There will be more projects over time and no doubt a need for more and more coverage to support these projects. They’re very complex so they speak to the skills of reinsurers to help with that as well.

How else can the industry support the region?

The glaring protection gap following major nat cat loss events plays itself out time and time again in this region. We know that 57% of economic losses from nat cat is uninsured in Asia specifically.

The protection gap is something like 98% for flood, 80% for storm and equally high for earthquake. The concerning thing for us and should be for the industry is that we have mechanisms to insure these things, so the worst thing is when someone’s life is disrupted, or a business’s future earnings are disrupted because of a nat cat disaster and that’s because it could have been provided for in advance – we have these protections in the industry.

The biggest thing we could tackle as an industry is to get more of this nat cat risk insured in Asia.
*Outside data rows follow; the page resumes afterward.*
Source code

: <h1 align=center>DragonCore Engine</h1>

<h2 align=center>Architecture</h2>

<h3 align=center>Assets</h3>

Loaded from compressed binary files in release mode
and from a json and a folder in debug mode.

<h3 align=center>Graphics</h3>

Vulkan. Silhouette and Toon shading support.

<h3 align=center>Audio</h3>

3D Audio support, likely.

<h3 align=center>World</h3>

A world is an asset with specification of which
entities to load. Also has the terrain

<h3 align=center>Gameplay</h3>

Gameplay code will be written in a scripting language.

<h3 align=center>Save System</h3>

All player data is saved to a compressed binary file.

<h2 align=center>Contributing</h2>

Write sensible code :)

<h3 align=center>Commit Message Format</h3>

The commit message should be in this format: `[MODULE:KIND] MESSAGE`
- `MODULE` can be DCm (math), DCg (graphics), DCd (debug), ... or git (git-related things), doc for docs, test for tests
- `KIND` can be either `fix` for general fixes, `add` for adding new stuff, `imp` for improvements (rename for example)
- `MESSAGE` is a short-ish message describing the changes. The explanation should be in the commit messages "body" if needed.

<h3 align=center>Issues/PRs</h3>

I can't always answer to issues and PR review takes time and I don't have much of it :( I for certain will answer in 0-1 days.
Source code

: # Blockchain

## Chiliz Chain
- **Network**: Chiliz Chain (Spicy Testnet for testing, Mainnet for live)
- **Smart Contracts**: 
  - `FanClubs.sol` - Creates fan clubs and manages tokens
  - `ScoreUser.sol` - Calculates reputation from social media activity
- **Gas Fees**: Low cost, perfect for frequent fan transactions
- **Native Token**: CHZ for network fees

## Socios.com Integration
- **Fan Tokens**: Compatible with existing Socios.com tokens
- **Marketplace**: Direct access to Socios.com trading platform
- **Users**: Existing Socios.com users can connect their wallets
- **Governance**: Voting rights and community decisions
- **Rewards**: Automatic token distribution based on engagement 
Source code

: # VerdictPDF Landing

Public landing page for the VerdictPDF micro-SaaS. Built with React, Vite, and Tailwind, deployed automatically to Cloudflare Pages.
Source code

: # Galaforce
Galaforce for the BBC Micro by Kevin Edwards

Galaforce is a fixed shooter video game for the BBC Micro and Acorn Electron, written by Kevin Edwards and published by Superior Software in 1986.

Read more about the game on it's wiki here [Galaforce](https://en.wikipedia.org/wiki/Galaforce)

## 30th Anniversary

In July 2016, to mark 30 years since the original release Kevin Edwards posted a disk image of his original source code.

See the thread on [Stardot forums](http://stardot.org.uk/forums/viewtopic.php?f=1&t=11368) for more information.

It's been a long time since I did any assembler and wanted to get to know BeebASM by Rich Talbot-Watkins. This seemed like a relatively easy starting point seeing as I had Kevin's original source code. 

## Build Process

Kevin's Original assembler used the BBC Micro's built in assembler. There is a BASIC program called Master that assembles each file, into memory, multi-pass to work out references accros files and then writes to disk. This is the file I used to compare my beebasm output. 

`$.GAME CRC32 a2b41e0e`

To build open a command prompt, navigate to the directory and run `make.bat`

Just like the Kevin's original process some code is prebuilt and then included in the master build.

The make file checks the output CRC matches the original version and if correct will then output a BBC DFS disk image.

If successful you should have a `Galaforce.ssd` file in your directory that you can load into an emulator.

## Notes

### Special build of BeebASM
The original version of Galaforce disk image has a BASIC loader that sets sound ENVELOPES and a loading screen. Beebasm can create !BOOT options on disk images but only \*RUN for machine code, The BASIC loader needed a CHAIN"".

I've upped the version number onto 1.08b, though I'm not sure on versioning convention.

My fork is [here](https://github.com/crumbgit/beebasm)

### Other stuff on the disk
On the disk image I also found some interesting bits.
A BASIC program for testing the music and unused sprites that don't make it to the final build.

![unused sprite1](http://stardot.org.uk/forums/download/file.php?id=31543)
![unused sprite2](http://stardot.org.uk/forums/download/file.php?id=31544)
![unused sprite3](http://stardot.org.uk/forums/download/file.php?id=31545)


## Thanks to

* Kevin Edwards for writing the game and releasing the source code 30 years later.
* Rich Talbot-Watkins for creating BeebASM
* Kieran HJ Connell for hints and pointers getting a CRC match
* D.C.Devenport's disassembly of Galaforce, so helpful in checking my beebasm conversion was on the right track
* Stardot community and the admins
But it’s frustrating as it’s been a topic for a long time, but yet the region remains cripplingly under insured.

If the margins are there, everyone wants to write it, but the state of the market presents obstacles, so we have to get better at improving the models which is where we focus a lot of our work and expertise.

To do this, we can look at some of the models we’ve created in other parts of the world and tailor them to this region. However, if it was just a simple answer, we would have already mastered it and we’d be talking about how big the market is.

How can you better understand the risks and manage the exposures in the region?

JP: The collection of data to better understand the risks in the region will be crucial, but the other area is financial literacy – being able to explain the value of this kind of insurance. And we must make sure that the rates are reflective of the risk and that’s been a challenge in many parts of the markets. The amount of commercial property that does exist where the rates aren’t often adequate enough for the risks that we see in terms of the nat cats. And we have to look over a long-time span to capture the events that have happened and that’s something in a new region that can be tricky.

As an industry, we also have to be bolder when it comes to reemphasising to brokers and clients that the price we want to set is reflective of the risk exposure. I think everyone is happy to insure it, but it always comes back to this and we still can’t get it right.

What do you view to be the biggest hurdles for growth?

JP: Talent. I don’t like to say it’s a young region, because I don’t believe that either, but we don’t have enough talented underwriters, and this continues to be challenge. Companies compete on talent which means that turnover rates in Asia are higher, people will move from company to company and because of that, a lot of momentum can get lost because turnover is high for everyone – particularly within the international companies, including Swiss Re.

We face normal geopolitical challenges and we have currency fluctuations and regulators who would like us to keep more of the business in their country. On the one hand I can understand, however, to be able to provide risk diversification, we also need to be able to flow the capital in and out, but I think this is solvable over time.

Earlier this year, you established your Singapore hub – why Singapore and why now?

JP: Basing ourselves in Singapore brings our Asia business in line with our other two regions – we have subsidiaries for American business, European business and now Asia business. Significantly, it recognises the importance of the region to Swiss Re and shows our commitment to the market. Asia represents the largest growth element for Swiss Re going forward and we need a proper entity and structure to hold onto all that growth.